“When people see my images, a lot of times they will say, ‘Oh my God,’” says filmmaker Louie Schwartzberg. Let’s talk about the mushroom movement and what Louie is doing for it.
“Have you ever wondered what that meant? The ‘oh’ means it caught your attention, it makes you present, it makes you mindful. The ‘my’ means it connects with something deep inside your soul, it creates a gateway for your inner voice to rise up and be heard. And God, ‘God’ is that personal journey we all want to be on, to be inspired, to feel like we are connected to a universe that celebrates life.”
When was the last time you sat back and watched something grow?
Although growth can sometimes seem imperceptible in real time, it’s happening inside us and all around us, all the time. Take mushrooms blooming in a forest, for example. The mushrooms shoot skyward by degrees and the underground mycelium that they emerge from is also growing, searching, and forming networks out of sight from human eyes.
Louie Schwartzberg is a storyteller and filmmaker who has been shooting time-lapse photography of nature, 24 hours a day, seven days a week, non-stop. His work compresses time and put you in sync with different forms of life within our interconnected world.

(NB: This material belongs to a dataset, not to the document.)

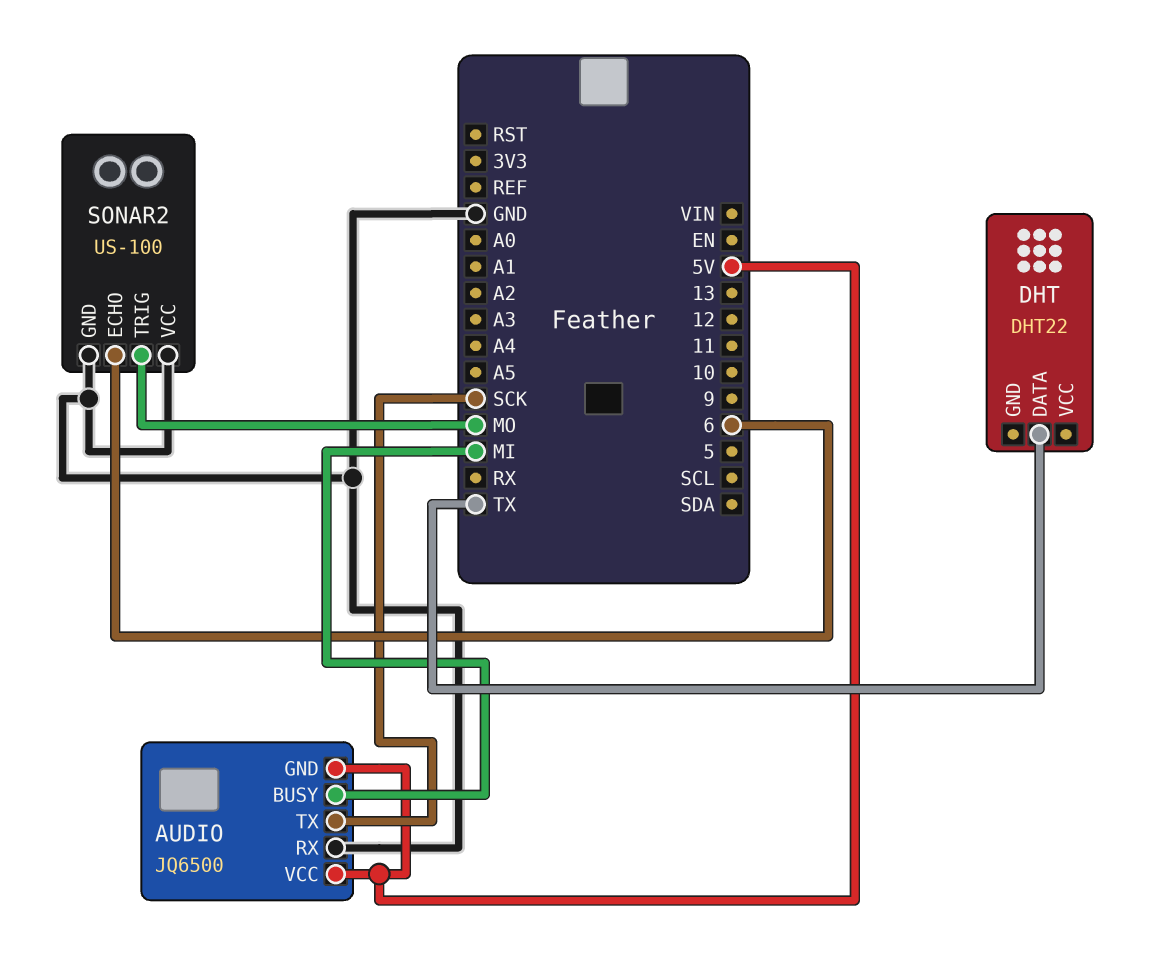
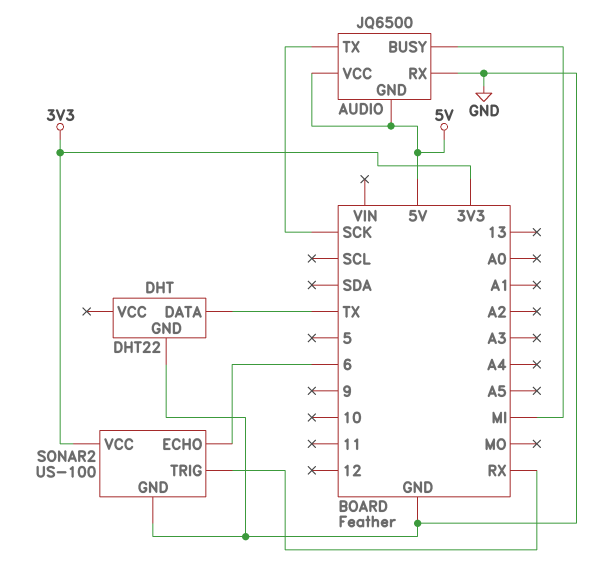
DHT pin GND: none -> GND
SONAR2 pin TRIG: MO -> RX
SONAR2 pin VCC: GND -> 3V3

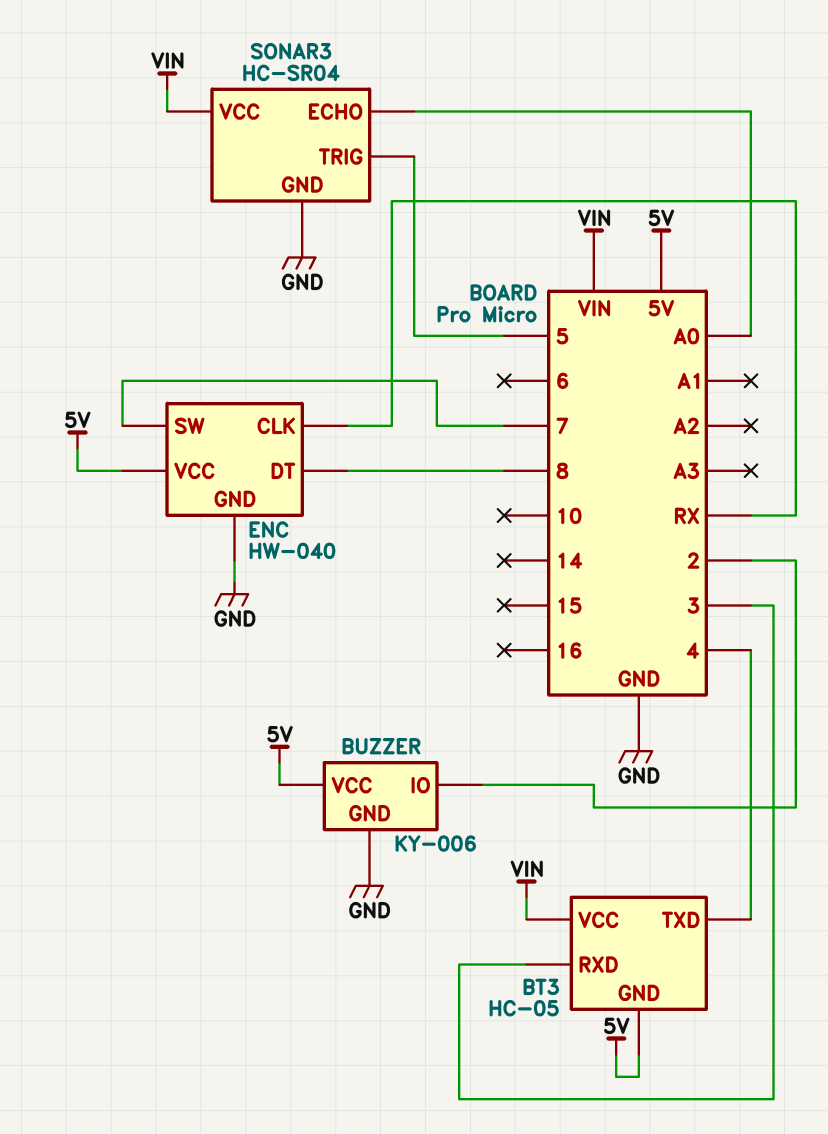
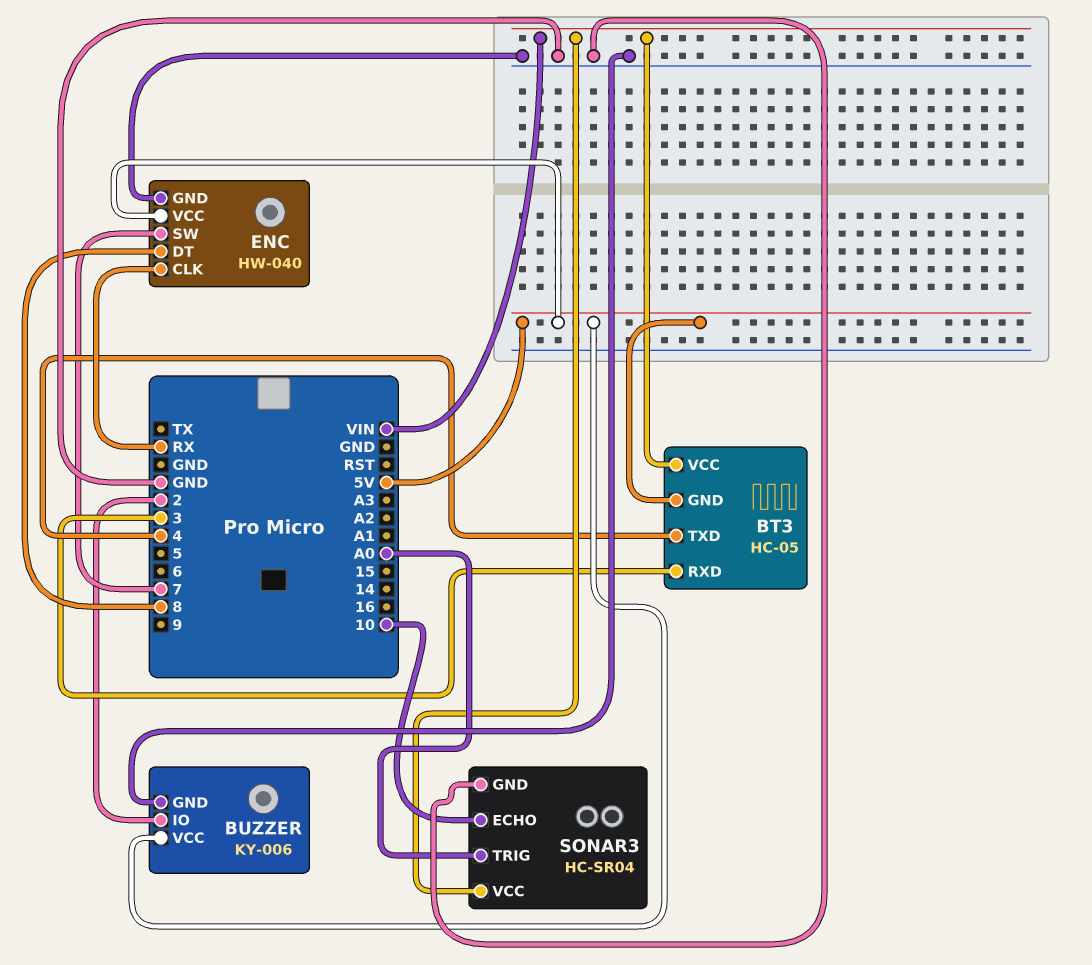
SONAR3 pin ECHO: A0 -> 10
SONAR3 pin TRIG: 5 -> A0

His work makes the invisible visible.
Louie’s photography adds scale to the growing process. It increases the viewer’s capacity to perceive time to a larger level, thereby permitting us to witness the growth of organisms like these mushrooms.
“We do not grow absolutely, chronologically. We grow sometimes in one dimension, and not in another; unevenly. We grow partially. We are relative. We are mature in one realm, childish in another. The past, present, and future mingle and pull us backward, forward, or fix us in the present. We are made up of layers, cells, constellations.” So wrote the great essayist Anaïs Nin, speaking on the way humans grow. Although it’s easy to see the way this observation applies to our own lives, the same could be said of growth in all natural things.
Now that you know a little more about it, what do you think of the mushroom movement?